<<<<

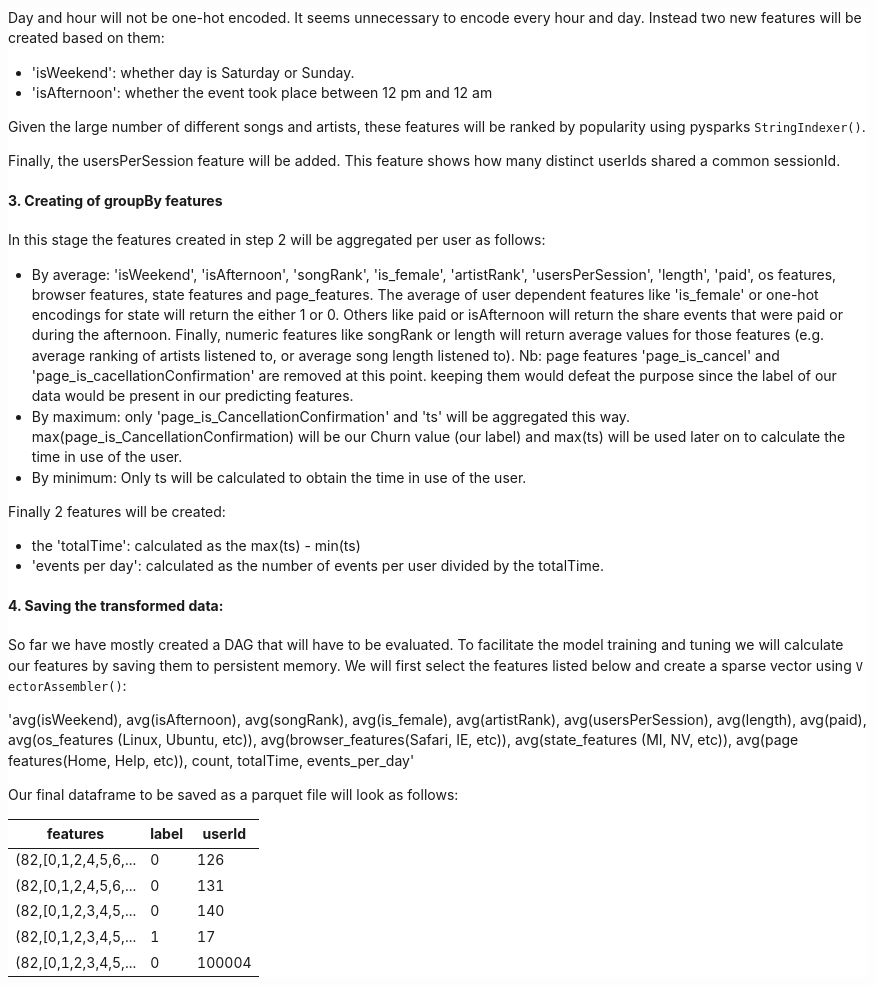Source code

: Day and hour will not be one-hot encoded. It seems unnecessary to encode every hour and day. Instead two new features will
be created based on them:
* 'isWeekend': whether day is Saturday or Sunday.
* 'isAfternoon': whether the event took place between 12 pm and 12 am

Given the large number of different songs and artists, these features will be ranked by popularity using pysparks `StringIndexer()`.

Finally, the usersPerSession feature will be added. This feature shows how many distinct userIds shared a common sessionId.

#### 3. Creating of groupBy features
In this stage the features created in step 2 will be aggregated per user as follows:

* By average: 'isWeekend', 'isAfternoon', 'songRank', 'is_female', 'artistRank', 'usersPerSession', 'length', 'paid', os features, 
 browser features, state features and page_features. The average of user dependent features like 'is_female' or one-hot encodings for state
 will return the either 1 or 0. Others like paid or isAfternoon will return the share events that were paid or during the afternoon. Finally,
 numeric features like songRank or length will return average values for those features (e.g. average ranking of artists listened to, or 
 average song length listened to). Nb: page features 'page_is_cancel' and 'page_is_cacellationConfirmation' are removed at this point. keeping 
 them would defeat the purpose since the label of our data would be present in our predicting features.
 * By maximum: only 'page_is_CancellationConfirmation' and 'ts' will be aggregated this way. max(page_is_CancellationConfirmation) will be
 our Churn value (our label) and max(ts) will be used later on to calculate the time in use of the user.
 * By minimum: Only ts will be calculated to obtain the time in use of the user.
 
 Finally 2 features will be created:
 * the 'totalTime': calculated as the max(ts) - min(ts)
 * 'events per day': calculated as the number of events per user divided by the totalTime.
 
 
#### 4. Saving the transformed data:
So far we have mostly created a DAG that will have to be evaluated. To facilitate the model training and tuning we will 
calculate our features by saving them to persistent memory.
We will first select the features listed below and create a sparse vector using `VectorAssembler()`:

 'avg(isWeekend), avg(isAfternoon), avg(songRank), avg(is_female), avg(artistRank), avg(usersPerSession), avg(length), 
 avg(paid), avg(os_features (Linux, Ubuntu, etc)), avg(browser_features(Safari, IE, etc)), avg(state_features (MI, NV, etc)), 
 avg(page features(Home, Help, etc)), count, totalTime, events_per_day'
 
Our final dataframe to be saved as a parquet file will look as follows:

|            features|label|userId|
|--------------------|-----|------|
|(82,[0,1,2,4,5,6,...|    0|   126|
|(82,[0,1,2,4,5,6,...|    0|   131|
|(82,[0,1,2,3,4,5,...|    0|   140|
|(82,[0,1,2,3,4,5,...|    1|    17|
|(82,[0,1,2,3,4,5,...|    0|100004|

>>>>
<<<<

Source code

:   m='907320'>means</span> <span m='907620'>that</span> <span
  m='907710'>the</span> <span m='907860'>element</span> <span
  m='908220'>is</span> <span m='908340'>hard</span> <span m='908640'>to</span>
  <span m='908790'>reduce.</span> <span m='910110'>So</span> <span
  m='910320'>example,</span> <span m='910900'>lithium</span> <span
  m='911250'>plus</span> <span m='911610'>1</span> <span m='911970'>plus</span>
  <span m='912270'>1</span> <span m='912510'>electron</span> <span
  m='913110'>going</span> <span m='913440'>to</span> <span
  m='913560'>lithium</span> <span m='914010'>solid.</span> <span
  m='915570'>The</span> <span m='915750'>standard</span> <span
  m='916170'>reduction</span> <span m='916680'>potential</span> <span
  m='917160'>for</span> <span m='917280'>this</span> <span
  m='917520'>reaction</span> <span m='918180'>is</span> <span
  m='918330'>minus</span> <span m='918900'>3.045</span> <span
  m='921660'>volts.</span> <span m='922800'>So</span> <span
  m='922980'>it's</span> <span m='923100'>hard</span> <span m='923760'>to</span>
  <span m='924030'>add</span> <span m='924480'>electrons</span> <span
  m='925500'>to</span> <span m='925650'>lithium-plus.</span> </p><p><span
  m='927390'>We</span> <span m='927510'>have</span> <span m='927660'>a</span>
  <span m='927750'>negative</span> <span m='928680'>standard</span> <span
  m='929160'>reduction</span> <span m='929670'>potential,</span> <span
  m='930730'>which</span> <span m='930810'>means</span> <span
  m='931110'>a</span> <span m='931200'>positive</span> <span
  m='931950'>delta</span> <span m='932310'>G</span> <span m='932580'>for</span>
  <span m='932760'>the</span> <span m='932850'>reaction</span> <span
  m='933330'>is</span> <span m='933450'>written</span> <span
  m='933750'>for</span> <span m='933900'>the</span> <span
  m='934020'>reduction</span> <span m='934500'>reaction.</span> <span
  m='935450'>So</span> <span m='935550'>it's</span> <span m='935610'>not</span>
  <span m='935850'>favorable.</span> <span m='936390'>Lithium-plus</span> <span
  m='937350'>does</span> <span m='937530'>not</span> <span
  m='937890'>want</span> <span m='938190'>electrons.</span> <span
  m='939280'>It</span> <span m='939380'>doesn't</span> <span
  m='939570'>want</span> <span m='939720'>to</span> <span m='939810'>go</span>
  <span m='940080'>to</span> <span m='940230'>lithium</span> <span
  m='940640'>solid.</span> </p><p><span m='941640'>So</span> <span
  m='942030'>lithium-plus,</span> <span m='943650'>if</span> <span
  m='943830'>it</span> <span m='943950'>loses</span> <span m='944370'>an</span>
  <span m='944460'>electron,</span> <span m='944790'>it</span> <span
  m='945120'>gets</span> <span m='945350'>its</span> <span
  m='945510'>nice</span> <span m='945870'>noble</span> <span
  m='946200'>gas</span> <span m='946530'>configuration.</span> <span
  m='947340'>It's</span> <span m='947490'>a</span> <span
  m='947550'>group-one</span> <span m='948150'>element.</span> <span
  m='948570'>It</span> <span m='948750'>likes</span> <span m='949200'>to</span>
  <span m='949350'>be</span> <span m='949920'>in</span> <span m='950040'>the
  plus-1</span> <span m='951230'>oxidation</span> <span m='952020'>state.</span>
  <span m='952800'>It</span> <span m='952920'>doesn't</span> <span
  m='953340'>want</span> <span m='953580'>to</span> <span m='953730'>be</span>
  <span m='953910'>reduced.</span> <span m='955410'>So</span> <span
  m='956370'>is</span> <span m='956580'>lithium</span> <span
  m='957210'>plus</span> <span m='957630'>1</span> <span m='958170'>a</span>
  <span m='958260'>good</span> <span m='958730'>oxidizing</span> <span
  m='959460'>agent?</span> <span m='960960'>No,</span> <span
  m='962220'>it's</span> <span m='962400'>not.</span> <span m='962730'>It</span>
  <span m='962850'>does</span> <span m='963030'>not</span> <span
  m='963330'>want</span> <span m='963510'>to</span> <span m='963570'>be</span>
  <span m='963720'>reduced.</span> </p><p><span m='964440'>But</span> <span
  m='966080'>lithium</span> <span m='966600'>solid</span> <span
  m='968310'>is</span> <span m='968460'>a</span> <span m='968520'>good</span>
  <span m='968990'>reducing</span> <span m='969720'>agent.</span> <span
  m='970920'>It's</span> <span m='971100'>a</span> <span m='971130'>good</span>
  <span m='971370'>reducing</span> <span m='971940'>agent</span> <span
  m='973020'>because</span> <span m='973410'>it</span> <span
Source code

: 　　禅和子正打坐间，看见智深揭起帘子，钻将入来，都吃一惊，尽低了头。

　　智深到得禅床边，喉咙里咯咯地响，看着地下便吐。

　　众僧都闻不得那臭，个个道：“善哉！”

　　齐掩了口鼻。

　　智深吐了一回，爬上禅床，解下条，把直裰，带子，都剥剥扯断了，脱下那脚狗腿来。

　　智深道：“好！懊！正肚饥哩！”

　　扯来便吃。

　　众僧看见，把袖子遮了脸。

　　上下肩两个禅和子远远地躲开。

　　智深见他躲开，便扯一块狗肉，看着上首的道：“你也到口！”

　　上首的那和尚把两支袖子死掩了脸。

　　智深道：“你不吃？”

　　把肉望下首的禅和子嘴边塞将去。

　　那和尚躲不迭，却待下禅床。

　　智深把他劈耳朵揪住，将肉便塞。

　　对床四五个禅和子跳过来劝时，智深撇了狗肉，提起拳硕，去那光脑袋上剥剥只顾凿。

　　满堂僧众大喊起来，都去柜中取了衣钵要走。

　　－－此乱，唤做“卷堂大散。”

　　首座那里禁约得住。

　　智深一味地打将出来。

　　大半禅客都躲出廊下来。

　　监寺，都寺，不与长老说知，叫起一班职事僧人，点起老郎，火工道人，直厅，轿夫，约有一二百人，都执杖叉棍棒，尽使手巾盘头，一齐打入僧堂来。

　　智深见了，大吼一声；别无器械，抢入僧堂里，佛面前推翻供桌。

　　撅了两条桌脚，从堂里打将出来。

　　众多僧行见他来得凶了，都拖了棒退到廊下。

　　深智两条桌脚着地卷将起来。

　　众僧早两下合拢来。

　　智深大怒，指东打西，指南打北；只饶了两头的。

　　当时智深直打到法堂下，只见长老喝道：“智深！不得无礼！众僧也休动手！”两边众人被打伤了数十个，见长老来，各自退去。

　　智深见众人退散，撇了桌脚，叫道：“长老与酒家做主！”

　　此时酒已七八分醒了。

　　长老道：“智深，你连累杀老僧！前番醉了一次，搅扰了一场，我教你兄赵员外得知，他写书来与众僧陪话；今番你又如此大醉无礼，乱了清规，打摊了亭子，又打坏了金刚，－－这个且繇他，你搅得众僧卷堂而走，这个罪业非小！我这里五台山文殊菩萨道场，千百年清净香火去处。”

>>>>
<<<<

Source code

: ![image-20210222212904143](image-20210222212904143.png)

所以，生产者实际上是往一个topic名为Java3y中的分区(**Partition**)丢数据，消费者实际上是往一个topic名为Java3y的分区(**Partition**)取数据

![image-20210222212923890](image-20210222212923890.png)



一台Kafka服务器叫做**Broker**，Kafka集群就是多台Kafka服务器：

>>>>

EXERCISE INSTRUCTIONS
Gather from the records above every line containing the string "length".

OUTPUT
* By average: 'isWeekend', 'isAfternoon', 'songRank', 'is_female', 'artistRank', 'usersPerSession', 'length', 'paid', os features, 
 numeric features like songRank or length will return average values for those features (e.g. average ranking of artists listened to, or 
 average song length listened to). Nb: page features 'page_is_cancel' and 'page_is_cacellationConfirmation' are removed at this point. keeping 
 'avg(isWeekend), avg(isAfternoon), avg(songRank), avg(is_female), avg(artistRank), avg(usersPerSession), avg(length), 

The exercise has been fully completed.